Both fortress and temple, these spectacular Inca ruins rise above Ollantaytambo, making a splendid half-day trip. (Admission is via the boleto turístico tourist card, valid for 10 days and for 16 other sites across the region.)
The huge, steep terraces that guard Ollantaytambo’s spectacular Inca ruins mark one of the few places where the Spanish conquistadors lost a major battle.
The rebellious Manco Inca had retreated to this fortress after his defeat at Sacsaywamán. In 1536, Hernando Pizarro, Francisco’s younger half-brother, led a force of 70 cavalrymen to Ollantaytambo, supported by large numbers of indigenous and Spanish foot soldiers, in an attempt to capture Manco Inca.

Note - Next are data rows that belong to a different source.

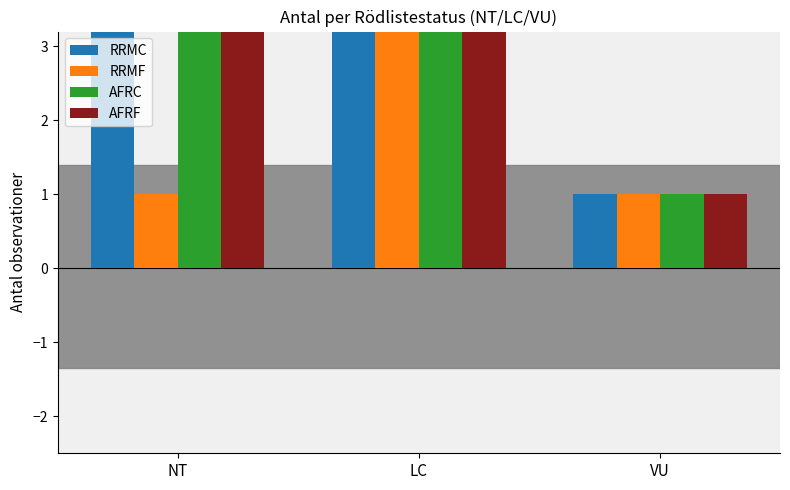

Which has a higher value, VU or LC?

LC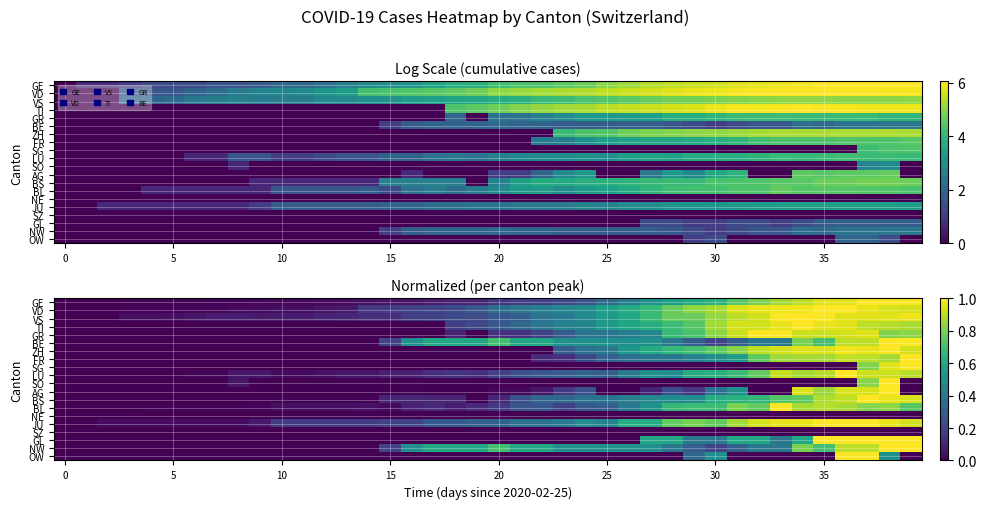

At which category is the sum across all series the highest?

37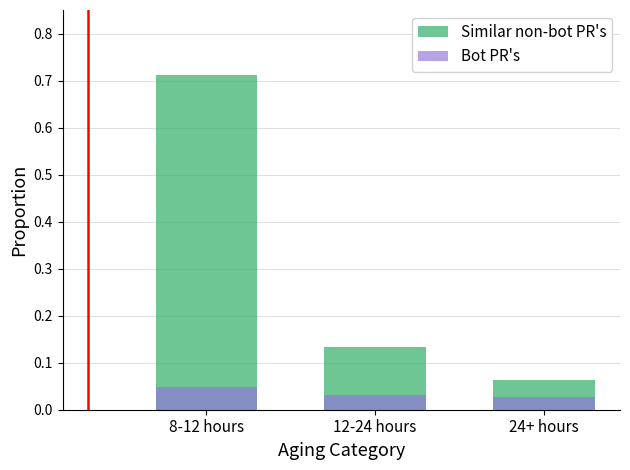

What is the label of the 3rd bar from the right?

8-12 hours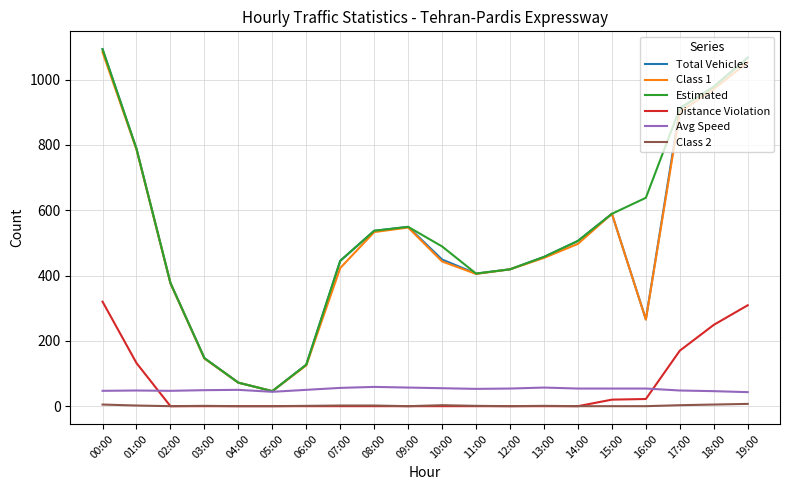

What is the maximum value shown in the chart?

1093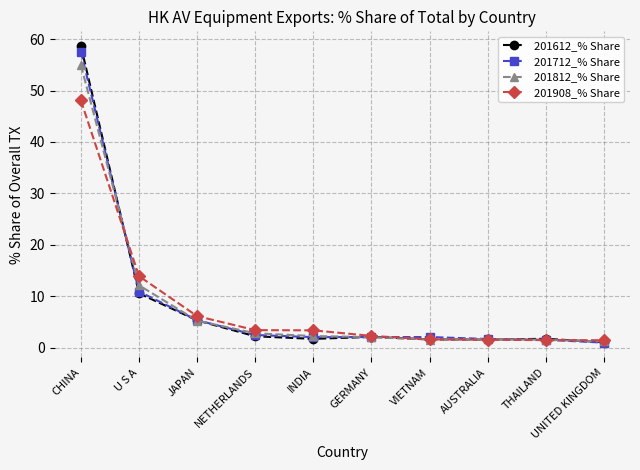

What is the total value across all series at JAPAN?

21.9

The conquistadors, showered with arrows, spears and boulders from atop the steep terracing, were unable to climb to the fortress. In a brilliant move, Manco Inca flooded the plain below the fortress through previously prepared channels. With Spaniards’ horses bogged down in the water, Pizarro ordered a hasty retreat, chased down by thousands of Manco Inca’s victorious soldiers.
Yet the Inca victory would be short lived. Spanish forces soon returned with a quadrupled cavalry force and Manco fled to his jungle stronghold in Vilcabamba.
Though Ollantaytambo was a highly effective fortress, it also served as a temple. A finely worked ceremonial center is at the top of the terracing. Some extremely well-built walls were under construction at the time of the conquest and have never been completed. The stone was quarried from the mountainside 6km away, high above the opposite bank of the Río Urubamba. Transporting the huge stone blocks to the site was a stupendous feat. The Incas’ crafty technique to move massive blocks across the river meant carting the blocks to the riverside then diverting the entire river channel around them.
The 6km hike to the Inca quarry on the opposite side of the river is a good walk from Ollantaytambo. The trail starts from the Inca bridge by the entrance to the village. It takes a few hours to reach the site, passing several abandoned blocks known as piedras cansadas – tired stones. Looking back towards Ollantaytambo, you can see the enigmatic optical illusion of a pyramid in the fields and walls in front of the fortress. A few scholars believe this marks the legendary place where the original Incas first emerged from the earth.